Leaving Me, Loving You

Reviewed by YTSL

I know it’s rather unfair.  At the same time, I’m sure that I’m not the only fan of Hong Kong cinema out there who finds it next to impossible to not think of Faye Wong’s first movie whenever (s)he views a film that stars the singer-actress whose appearances on celluloid continue to be on the sporadic side.  So here’s getting the main question -- for those of like mind who are reading this review -- out of the way by stating that: To my mind, this 2004 Valentine offering in which Faye plays a professional party-planner, and Leon Lai (who also co-produced) plays a roving doctor, is no where close to “Chungking Express” in quality; but comparisons with the Wong Kar Wai work still don’t appear entirely inappropriate or irrelevant since there most definitely were aspects of this Wilson Yip helmed film which brought to mind certain attributes possessed by that magical as well as whimsical 1994 effort.

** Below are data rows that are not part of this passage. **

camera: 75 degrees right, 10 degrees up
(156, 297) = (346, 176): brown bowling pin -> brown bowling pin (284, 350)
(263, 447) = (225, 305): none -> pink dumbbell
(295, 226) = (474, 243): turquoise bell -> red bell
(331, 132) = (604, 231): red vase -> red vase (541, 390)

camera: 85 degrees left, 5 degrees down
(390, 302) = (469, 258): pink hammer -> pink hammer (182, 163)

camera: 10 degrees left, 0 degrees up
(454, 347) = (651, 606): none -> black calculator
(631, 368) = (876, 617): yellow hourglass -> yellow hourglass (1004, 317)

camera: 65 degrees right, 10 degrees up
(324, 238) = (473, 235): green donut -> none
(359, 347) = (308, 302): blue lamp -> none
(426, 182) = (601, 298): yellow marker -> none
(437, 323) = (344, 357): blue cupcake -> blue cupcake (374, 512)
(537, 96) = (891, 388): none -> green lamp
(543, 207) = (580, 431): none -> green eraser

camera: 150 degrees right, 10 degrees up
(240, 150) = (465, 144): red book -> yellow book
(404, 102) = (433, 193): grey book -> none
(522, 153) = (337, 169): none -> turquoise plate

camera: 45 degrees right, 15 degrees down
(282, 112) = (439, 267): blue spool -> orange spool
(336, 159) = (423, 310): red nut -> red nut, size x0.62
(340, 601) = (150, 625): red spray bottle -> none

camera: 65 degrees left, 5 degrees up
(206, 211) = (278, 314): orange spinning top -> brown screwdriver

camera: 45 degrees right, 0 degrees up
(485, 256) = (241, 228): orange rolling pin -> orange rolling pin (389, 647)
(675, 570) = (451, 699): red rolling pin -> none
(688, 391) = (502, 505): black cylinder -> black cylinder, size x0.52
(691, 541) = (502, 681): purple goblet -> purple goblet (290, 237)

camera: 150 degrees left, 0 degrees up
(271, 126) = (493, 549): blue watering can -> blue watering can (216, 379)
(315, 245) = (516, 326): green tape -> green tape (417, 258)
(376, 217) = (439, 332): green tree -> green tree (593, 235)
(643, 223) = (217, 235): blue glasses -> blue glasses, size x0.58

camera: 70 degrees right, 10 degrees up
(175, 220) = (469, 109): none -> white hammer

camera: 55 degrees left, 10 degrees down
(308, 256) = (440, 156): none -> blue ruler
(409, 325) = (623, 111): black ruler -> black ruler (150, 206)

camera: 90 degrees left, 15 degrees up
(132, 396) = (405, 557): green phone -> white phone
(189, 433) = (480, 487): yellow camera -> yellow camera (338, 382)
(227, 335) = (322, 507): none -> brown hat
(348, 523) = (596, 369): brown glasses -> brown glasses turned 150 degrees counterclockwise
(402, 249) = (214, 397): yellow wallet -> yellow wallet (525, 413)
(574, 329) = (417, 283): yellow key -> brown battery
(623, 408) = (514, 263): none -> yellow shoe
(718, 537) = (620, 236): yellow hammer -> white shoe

Chief among these for me is LEAVING ME, LOVING YOU’s looking to serve as much as a visual promoter of the city in which the movie is set as “Chungking Express” seems to have been for Hong Kong.  For the record, and if the reactions of the Hong Kong Tourist Association folks I spoke to are a good gauge, Wong Kar Wai’s most optimistic offering may well be the film that makes people want to go visit the urban space which is home to Chungking Mansions, the Mid-Levels travelator, the Midnight Express and also a rendezvous spot named California post viewing it.  Even if not in quite the same way, I nonetheless do get the distinct sense that more than one individual might be filled with an urge to head over to Shanghai ASAP post viewing this Poon Yiu Ming lensed romance that makes Mainland China’s most cosmopolitan city -- rather than just its two Mainland Chinese leads -- look incredibly attractive.
Something else that came to the fore early on is it being so that, like with at least one section of the HKFA Best Picture winner in which Faye Wong figured, many portions of LEAVING ME, LOVING YOU have a distinctly music video “feel” to them.  Perhaps this is a function of Faye Wong and Leon Lai having appeared in far more music videos than movies.  However, I also do reckon that it is a reflection on how whole portions of the Mark Lui scored production are so music saturated, lacking in dialogue and reliant on musical notes together with quick-fix montages to convey moods.  Additionally, there’s this nagging feeling I have that this Category I offering, at whose center is on a man and a woman who may love each other yet not be sufficiently compatible, had to be padded out with such as repeat renditions of “Moon River” -- along with pregnant pauses as well as multiple mundane scenes that were geared towards establishing that Leon and Faye are playing “regular folks” here -- due to it actually not having all that much of a story.
For all intensive purposes, LEAVING ME, LOVING YOU’s main storyline can be easily enough described as follows: Dr. Chow (Leon Lai at his most winsome plus winning) and Siu Yuet (the physically striking Faye Wong) break up, then find their paths crossing once more when a wealthy elder who she was assigned by his son to plan a birthday party for turns out to have her ex-boyfriend as his medical adviser cum personal physician.  Initially, the two find themselves at logger heads.  This is due in no small part to the good doctor’s worries that the old gentleman’s heart might not be able to take the big surprise that is an integral part of Siu Yuet’s plan for the fragile senior causing her client to hesitate to go ahead with the undoubtedly expensive as well as extravagant display that she had arranged.
Since it is not a situation that the tender-hearted medico had necessarily wished for, and not least because he remains very much in love with Siu Yuet (even while she appears intent on forging a new and more independent path with little room for him in it), he tries to make amends by doing such as supplying the almost always stylishly attired femme with information that she might be able to use to furnish the old gentlemen with the birthday surprise that he really would love to have.  Further proof of Dr. Chow’s continuing to be enamored by Siu Yuet comes in the form of his paying scant attention to the attempts at being friendly of a cute traffic cop (played by Jiang Yihong, an actress who I think bears a marked resemblance to a young(er) Maggie Cheung).  Additionally, in a move which -- once more -- brought to mind a certain Jet Tone production, albeit with a role reversal twist involved here, the lovesick fellow goes about engaging in what, outside of idealistic romantic works, would be looked upon as the kind of “stalking” behavior that could land its perpetuator in court and even jail...

My rating for this film (...with the warning that I happen to like Leon Lai): 6.